Bankruptcy, Memorabilia, Regulatory Hurdles And A Hearty Appetite
December 10, 2010 by Chip Wood
*One heck of a payday. Have you seen how much money the lawyers handling the liquidation of Bernard Madoff’s firm are being paid? The Manhattan Bankruptcy Court has approved payment of $5,010 a day for trustee Irving Picard. That sounds like a lot — until you learn that his law firm, Baker & Hostetler LLP, is receiving $283,179.45 a day for the work the rest of the staff is doing. Wonder if that includes Sundays and holidays?
*And one darned expensive glove. There was no belt-tightening at an auction in Beverly Hills for celebrity memorabilia. A lone white glove worn by Michael Jackson during his “Bad” tour in the late ’80s fetched $330,000. A hat he wore on stage commanded $72,000. One ghoulish collector paid $18,750 for two empty prescription bottles that once belonged to Marilyn Monroe. A military-style jacket that John Lennon wore in a Life magazine photo shoot in 1966 sold for $240,000. And you know what? I wouldn’t want to own any of them.

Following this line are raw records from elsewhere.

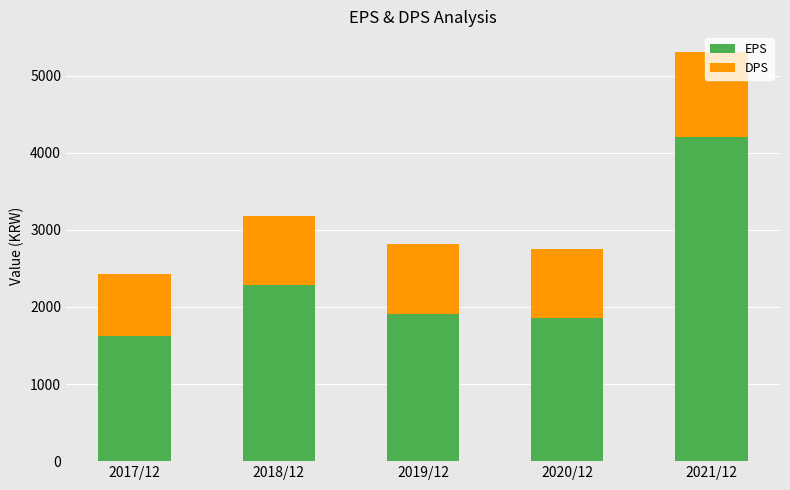

What is the lowest value of the EPS series?

1626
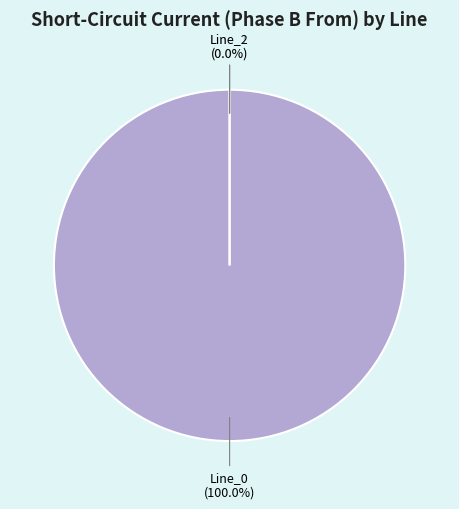

Is it true that Line_0 is 99% of the pie?

False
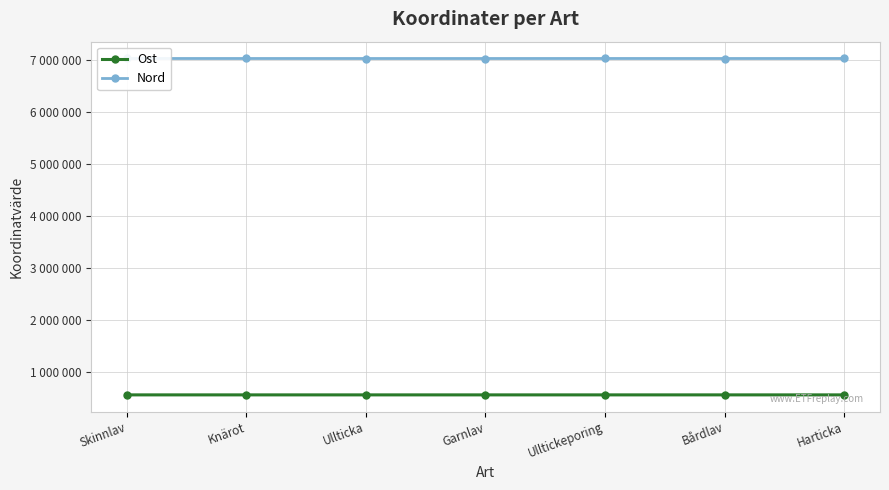

True or false: Nord and Ost intersect in this chart.

False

*Why there are so few new jobs. Tom Donohue, the president of the U.S. Chamber of Commerce, says that businesses considering hiring new workers face a “regulatory tsunami” from the Obama Administration. The hurdles include 200 new rules from the Environmental Protection Agency, 100 new regulations from the Department of Labor, 183 new agencies under Obamacare, and 540 rules and 170 new reports under the new financial regulation bill. Combine that with the vast uncertainty about what their tax rates will be next year, and is it any wonder that most companies are playing wait and see?
*Be glad we don’t “eat like a bird.” Researchers say that if a human burned energy at the same rate as a hummingbird, he’d have to eat 1,000 Quarter Pounders a day. Or consume 40 10-pound sacks of potatoes. That’s sure a lot of French fries.